Spitting At Vets: Here's Why It Never Happened?

CINCINNATI (TDB) -- Here's how one professor (and miltary vet) explains why our culture is awash in mythical spitting tales. The author is cited by many -- including some bloggers in Cincinnati -- as the chief debunker:

"The element of spit in the coming-home stories of veterans who feel betrayed reveals a binary, man-nature dichotomy that lies at the heart of our understandings of human existence. When and how did mankind separate from nature? The answers are provided by creation myths that entail stories about the emergence of mankind from the sea. The prominence of water in creation stories correlates with the scientific understanding that human life emerged from aquatic life, but its psychological origin may have derived from the experience of biological birthing in which life emerges out of the amniotic fluid of the mother. Subconsciously, the individual feels a primal connection with the warmth and dampness of that in utero existence, and perhaps even desires to return to it, while consciously recognizing that life itself depends upon successful separation from the safety and comfort of that watery world.

"Whatever its origin, the belief that human existence begins with its separation from water is accompanied by fears of an involuntary return to it. We find these fears reflected in stories of a great deluge that sometimes appear in conjunction with creation stories. The idiom of wetness in myth is also gendered in ways that help us understand why the stories of spat-upon veterans frequently tell of women or girls doing the spitting. From the age of Enlightenment, Western culture has emphasized a link between women and nature. Rationality, the sine qua non of humanity, was understood by Enlightenment philosophers to be an attribute of the male, emotionality, of the female. The control of women became representative of the control of nature, and with their equation to nature, women became the object of oppression. The "naturizing" of women was followed by their sexualizing. Seventeenth-century writers valued women for their erotic physiognomy, especially their breasts and vaginas. But the ambiguity inherent in humankind's post-aquatic existence was paralleled by the male's ambivalence toward women: revered for her life-giving powers, the female simultaneously beckoned the male to return to its folds and threatened to reengulf the life that had emerged from it.
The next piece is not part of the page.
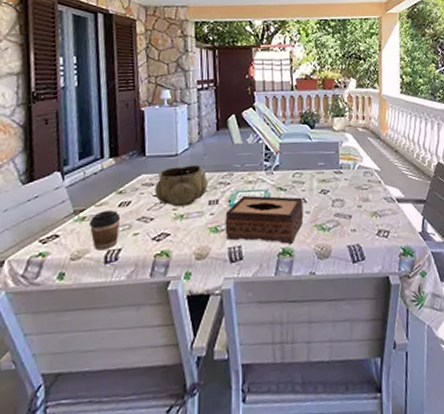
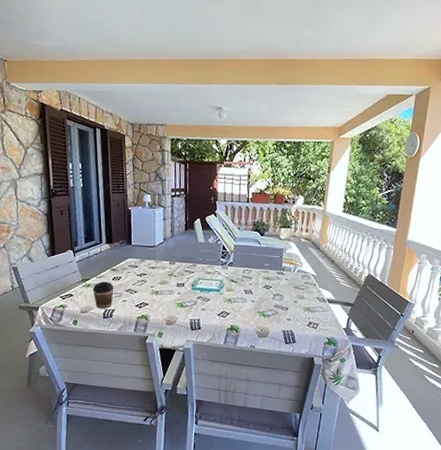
decorative bowl: present [155,164,208,207] -> none [138,255,177,286]
tissue box: present [225,195,304,244] -> none [188,282,250,323]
As Barbara Ehrenreich wrote in the introduction to Theweleit's Male Fantasies:

"'The dread arises in the pre-Oedipal struggle of the fledgling self, before there is even an ego to sort out the objects of desire and the odds of getting them: It is a dread, ultimately of dissolution—of being swallowed, engulfed, annihilated. Women's bodies are the holes, swamps, pits of muck that can engulf.'

"It is this misogynous equation of women—nature, sexuality, wetness, engulfment, deeply etched in our culture, that is the basis for the myth of women spitting on defeated soldiers."

The entire paper that challenges spitting stories is
HERE. It is well worth reading.

1 comment:

  1. An earlier book by a Chicago columnist addressed this topic: http://www.amazon.com/Homecoming-Bob-Greene/dp/0345364082/sr=8-1/qid=1170197199/ref=sr_1_1/102-8716132-5820160?ie=UTF8&s=books

    While his methods can hardly be considered scientific, I think there is plenty of evidence that this did take place. Certainly the term "baby killer" was used. My current boss was called a "Yankee Air Pirate" during a law admissions interview at an Ivy League School. Is it a stretch to believe the stories of spitting if we know those to be true?

    Unfortunately but not surprisingly, both sides frame the argument in a zero-sum fashion. Either it was widespread or it didn't happen at home. The point is moot, either way-our Vietnam Veterans often came home to a chilly reception and this continues to a lesser extent today.